Worth Living Ambassador Angela Cassivi Dsouza

Angela grew up in Halifax and Sydney, Nova Scotia. She studied at St Mary’s University and at the University of New Brunswick in Fredericton. She now lives in Ontario with her husband and two kids, where they operate three locations of their music school, Avalon Music Academy.

Thinking

Musicians and artists in general, are known to be over-thinkers. I’m no exception. But there is a fine, yet distinct, line between over-thinking and obsessiveness. I suffer from obsessive thinking, or obsession-based OCD (essentially OCD without the compulsions). My mind is always thinking. It does not have an off switch. It latches on to a thought and will follow that thought around twists and turns for hours, days, weeks, or years. I have to take medication to sleep, every single night, or my mind would not allow it.

I once had a therapist tell me that I was lucky, in a way – that I got to view things in ways that no one else did. It’s an interesting way to look at it – but most days it just feel like hell. With every single thought comes a feeling and I am always on emotional overload. A seemingly tiny incident can send me over the edge and of course, people cannot understand why. Of course they can’t. They’re not in my head.
Sometimes I love my feelings.
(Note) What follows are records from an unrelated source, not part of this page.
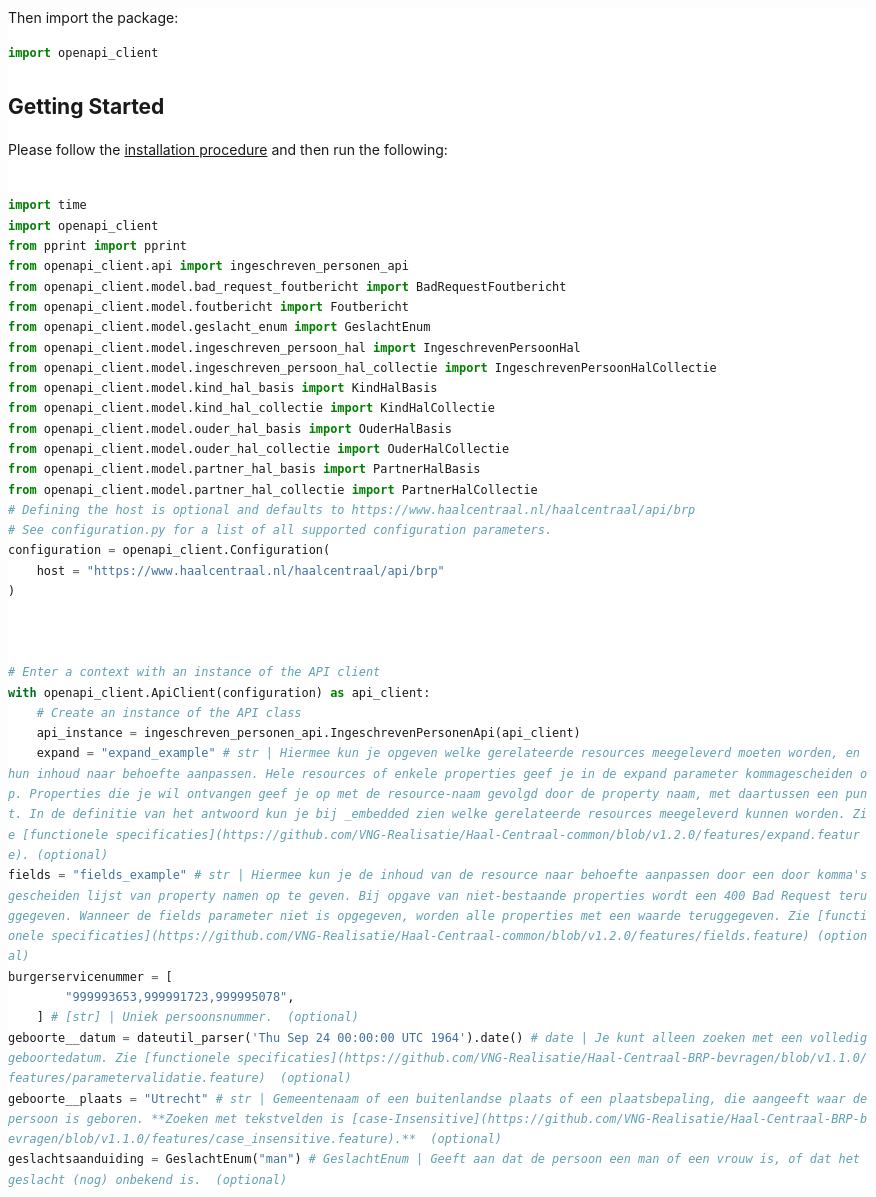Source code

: Then import the package:
```python
import openapi_client
```

## Getting Started

Please follow the [installation procedure](#installation--usage) and then run the following:

```python

import time
import openapi_client
from pprint import pprint
from openapi_client.api import ingeschreven_personen_api
from openapi_client.model.bad_request_foutbericht import BadRequestFoutbericht
from openapi_client.model.foutbericht import Foutbericht
from openapi_client.model.geslacht_enum import GeslachtEnum
from openapi_client.model.ingeschreven_persoon_hal import IngeschrevenPersoonHal
from openapi_client.model.ingeschreven_persoon_hal_collectie import IngeschrevenPersoonHalCollectie
from openapi_client.model.kind_hal_basis import KindHalBasis
from openapi_client.model.kind_hal_collectie import KindHalCollectie
from openapi_client.model.ouder_hal_basis import OuderHalBasis
from openapi_client.model.ouder_hal_collectie import OuderHalCollectie
from openapi_client.model.partner_hal_basis import PartnerHalBasis
from openapi_client.model.partner_hal_collectie import PartnerHalCollectie
# Defining the host is optional and defaults to https://www.haalcentraal.nl/haalcentraal/api/brp
# See configuration.py for a list of all supported configuration parameters.
configuration = openapi_client.Configuration(
    host = "https://www.haalcentraal.nl/haalcentraal/api/brp"
)



# Enter a context with an instance of the API client
with openapi_client.ApiClient(configuration) as api_client:
    # Create an instance of the API class
    api_instance = ingeschreven_personen_api.IngeschrevenPersonenApi(api_client)
    expand = "expand_example" # str | Hiermee kun je opgeven welke gerelateerde resources meegeleverd moeten worden, en hun inhoud naar behoefte aanpassen. Hele resources of enkele properties geef je in de expand parameter kommagescheiden op. Properties die je wil ontvangen geef je op met de resource-naam gevolgd door de property naam, met daartussen een punt. In de definitie van het antwoord kun je bij _embedded zien welke gerelateerde resources meegeleverd kunnen worden. Zie [functionele specificaties](https://github.com/VNG-Realisatie/Haal-Centraal-common/blob/v1.2.0/features/expand.feature). (optional)
fields = "fields_example" # str | Hiermee kun je de inhoud van de resource naar behoefte aanpassen door een door komma's gescheiden lijst van property namen op te geven. Bij opgave van niet-bestaande properties wordt een 400 Bad Request teruggegeven. Wanneer de fields parameter niet is opgegeven, worden alle properties met een waarde teruggegeven. Zie [functionele specificaties](https://github.com/VNG-Realisatie/Haal-Centraal-common/blob/v1.2.0/features/fields.feature) (optional)
burgerservicenummer = [
        "999993653,999991723,999995078",
    ] # [str] | Uniek persoonsnummer.  (optional)
geboorte__datum = dateutil_parser('Thu Sep 24 00:00:00 UTC 1964').date() # date | Je kunt alleen zoeken met een volledig geboortedatum. Zie [functionele specificaties](https://github.com/VNG-Realisatie/Haal-Centraal-BRP-bevragen/blob/v1.1.0/features/parametervalidatie.feature)  (optional)
geboorte__plaats = "Utrecht" # str | Gemeentenaam of een buitenlandse plaats of een plaatsbepaling, die aangeeft waar de persoon is geboren. **Zoeken met tekstvelden is [case-Insensitive](https://github.com/VNG-Realisatie/Haal-Centraal-BRP-bevragen/blob/v1.1.0/features/case_insensitive.feature).**  (optional)
geslachtsaanduiding = GeslachtEnum("man") # GeslachtEnum | Geeft aan dat de persoon een man of een vrouw is, of dat het geslacht (nog) onbekend is.  (optional)
```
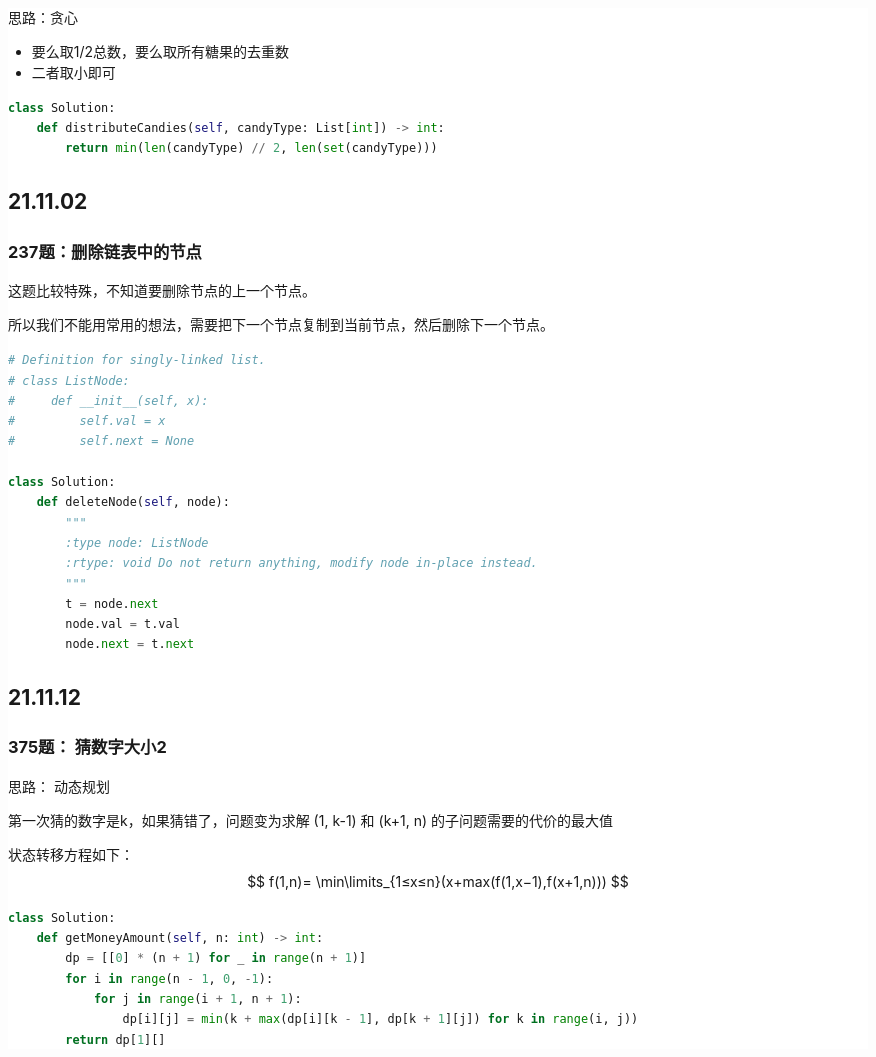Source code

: 思路：贪心

- 要么取1/2总数，要么取所有糖果的去重数
- 二者取小即可

```python
class Solution:
    def distributeCandies(self, candyType: List[int]) -> int:
        return min(len(candyType) // 2, len(set(candyType)))
```

## 21.11.02

### 237题：删除链表中的节点

这题比较特殊，不知道要删除节点的上一个节点。

所以我们不能用常用的想法，需要把下一个节点复制到当前节点，然后删除下一个节点。

```python
# Definition for singly-linked list.
# class ListNode:
#     def __init__(self, x):
#         self.val = x
#         self.next = None

class Solution:
    def deleteNode(self, node):
        """
        :type node: ListNode
        :rtype: void Do not return anything, modify node in-place instead.
        """
        t = node.next
        node.val = t.val
        node.next = t.next
```

## 21.11.12

### 375题： 猜数字大小2

思路： 动态规划

第一次猜的数字是k，如果猜错了，问题变为求解 (1, k-1) 和 (k+1, n) 的子问题需要的代价的最大值

状态转移方程如下：
$$
f(1,n)= \min\limits_{1≤x≤n}(x+max(f(1,x−1),f(x+1,n)))
$$

```python
class Solution:
    def getMoneyAmount(self, n: int) -> int:
        dp = [[0] * (n + 1) for _ in range(n + 1)]
        for i in range(n - 1, 0, -1):
            for j in range(i + 1, n + 1):
                dp[i][j] = min(k + max(dp[i][k - 1], dp[k + 1][j]) for k in range(i, j))
        return dp[1][]
```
But mostly they’re exhausting.

Mostly I’m tired of feeling. I’m tired of having so many intense feelings that I can’t share with anyone because they are just not normal.
From the outside, I think I look remarkably normal. I run a successful business, I have two amazing kids, I have a husband with a good career. It sounds like a whole lot of normal.

But I’m trapped in my head. I’m trapped with endless thoughts that won’t release their grip. I want to hide in a dark closet all the time. I cry and I scream and I rage – and no one knows.

Most days I count down the hours until I can take my sleep meds and shut off my mind.

I wish this was something the world would talk about. I wish I could share this without judgment.

But I can’t.

No matter how tolerant people pretend to be, I’ve learned that they only throw their support behind “normal.”